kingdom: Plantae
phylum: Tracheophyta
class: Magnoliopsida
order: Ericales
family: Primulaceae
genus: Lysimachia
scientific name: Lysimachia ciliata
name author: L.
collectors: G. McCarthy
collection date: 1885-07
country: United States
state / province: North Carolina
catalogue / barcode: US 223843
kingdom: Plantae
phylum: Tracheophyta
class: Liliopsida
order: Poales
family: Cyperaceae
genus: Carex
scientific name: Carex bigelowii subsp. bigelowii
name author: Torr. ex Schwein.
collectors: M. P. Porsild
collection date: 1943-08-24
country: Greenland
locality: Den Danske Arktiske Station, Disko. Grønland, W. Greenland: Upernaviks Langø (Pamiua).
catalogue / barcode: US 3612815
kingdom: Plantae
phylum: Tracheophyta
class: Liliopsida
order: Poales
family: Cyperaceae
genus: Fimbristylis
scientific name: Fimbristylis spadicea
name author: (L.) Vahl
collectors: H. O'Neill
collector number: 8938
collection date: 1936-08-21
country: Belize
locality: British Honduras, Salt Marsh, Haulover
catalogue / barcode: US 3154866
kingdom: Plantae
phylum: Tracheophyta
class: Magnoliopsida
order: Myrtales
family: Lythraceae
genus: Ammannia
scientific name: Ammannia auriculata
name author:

Requirements
Copy these lines out unchanged, from the first of the records to the last.

The answer
kingdom: Plantae
phylum: Tracheophyta
class: Magnoliopsida
order: Ericales
family: Primulaceae
genus: Lysimachia
scientific name: Lysimachia ciliata
name author: L.
collectors: G. McCarthy
collection date: 1885-07
country: United States
state / province: North Carolina
catalogue / barcode: US 223843
kingdom: Plantae
phylum: Tracheophyta
class: Liliopsida
order: Poales
family: Cyperaceae
genus: Carex
scientific name: Carex bigelowii subsp. bigelowii
name author: Torr. ex Schwein.
collectors: M. P. Porsild
collection date: 1943-08-24
country: Greenland
locality: Den Danske Arktiske Station, Disko. Grønland, W. Greenland: Upernaviks Langø (Pamiua).
catalogue / barcode: US 3612815
kingdom: Plantae
phylum: Tracheophyta
class: Liliopsida
order: Poales
family: Cyperaceae
genus: Fimbristylis
scientific name: Fimbristylis spadicea
name author: (L.) Vahl
collectors: H. O'Neill
collector number: 8938
collection date: 1936-08-21
country: Belize
locality: British Honduras, Salt Marsh, Haulover
catalogue / barcode: US 3154866
kingdom: Plantae
phylum: Tracheophyta
class: Magnoliopsida
order: Myrtales
family: Lythraceae
genus: Ammannia
scientific name: Ammannia auriculata
name author:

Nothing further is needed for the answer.